PROSPECT PARK, NJ - When David Olmedo of Prospect Park felt sick in March, he thought that he had caught a cold. Seven days later, on March 17, he decided to get medical attention.
The forty-six-year-old man recounted his ordeal with TAPinto Hawthorne. "I couldn't get up, I couldn't walk, everything hurt, so I decided to go to the hospital. Once I went there, they kept me and I spent the next two months in ICU on a ventilator."
His sister Sylvia said that he needed to be resuscitated twice during the course of his long journey back to health.
Olmedo would spend almost half a year between the hospital and rehabilitation. "Because I was in bed too long I developed wounds on my back which were pretty big.

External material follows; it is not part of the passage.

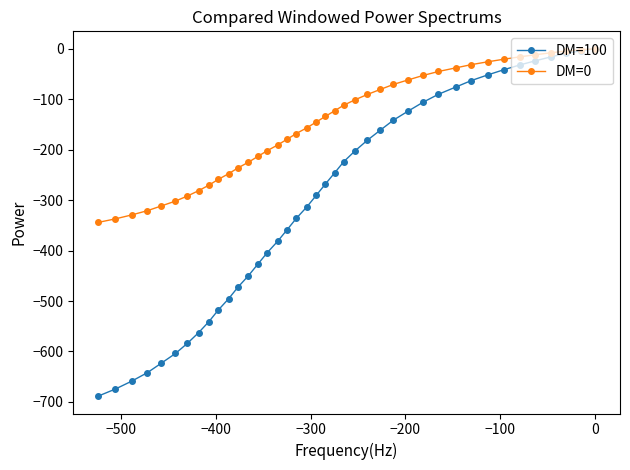

List the series in order of their overall mean, highest first.

DM=0, DM=100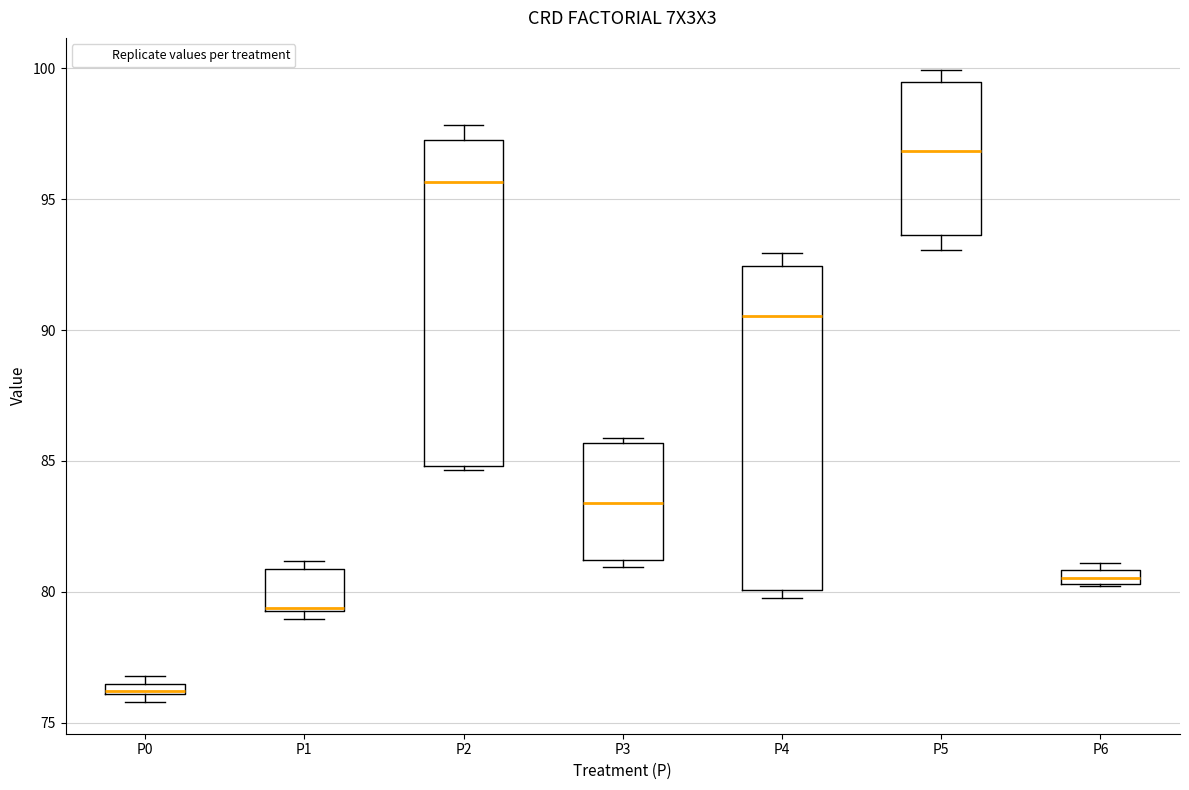

Where is the upper edge of the box for P0 on the y-axis? The values are not printed on the chart, so give them approximately, as read against the axis.

76.5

I stayed in the hospital until June 20 and then I went to the Atrium Rehab Center in Wayne. I spent four months there."
On Wednesday, October 21, Olmedo finally got to go home. Using the assistance of a walker, with family and friends, he sat on his porch for a welcome-home party. Mayor Mohamed Khairullah stopped by to check in and wish him well. The Prospect Park Fire Department and Police Department drove past the Olmedo home, blasting their sirens and flashing their lights to welcome him back.
Wearing a mask as everyone gathered did, Olmedo said he suffered from anemia and more. "My lungs collapsed. Then right before I was supposed to be released to go into the rehab center, my lungs collapsed again," Olmedo said. "My heart was slowing down so they took me to the ICU and gave me electrical shocks." He recalled the experience as he was conscious at the time. "I was dizzy but the doctor told me they were going to shock me, thank God I only needed one. I spent seven months there: I couldn't eat, my hands shake, I couldn't open anything, I couldn't walk." Olmedo can get around, but he has to wear a brace on his left leg until it fully heals. Without it, he said, his leg would drag.
"We are excited about David's return and extremely happy for his family," Mayor Khairullah said. "David's story highlights the importance of being cautious when it comes to the spread of the virus. Each person's body responds differently to the virus and thus we have to be careful."
Olmedo cautioned people to take the pandemic seriously. "You have to be aware, you have to wear a mask. This is real, it's not something that's a small cold that'll go away. Some people are lucky, some are not. You have to follow the instructions and take care of yourself. Think of others. Sometimes we become selfish, and we just think we're good and we don't have it, and give it to someone else. Wear the mask. Follow the guidelines and be safe."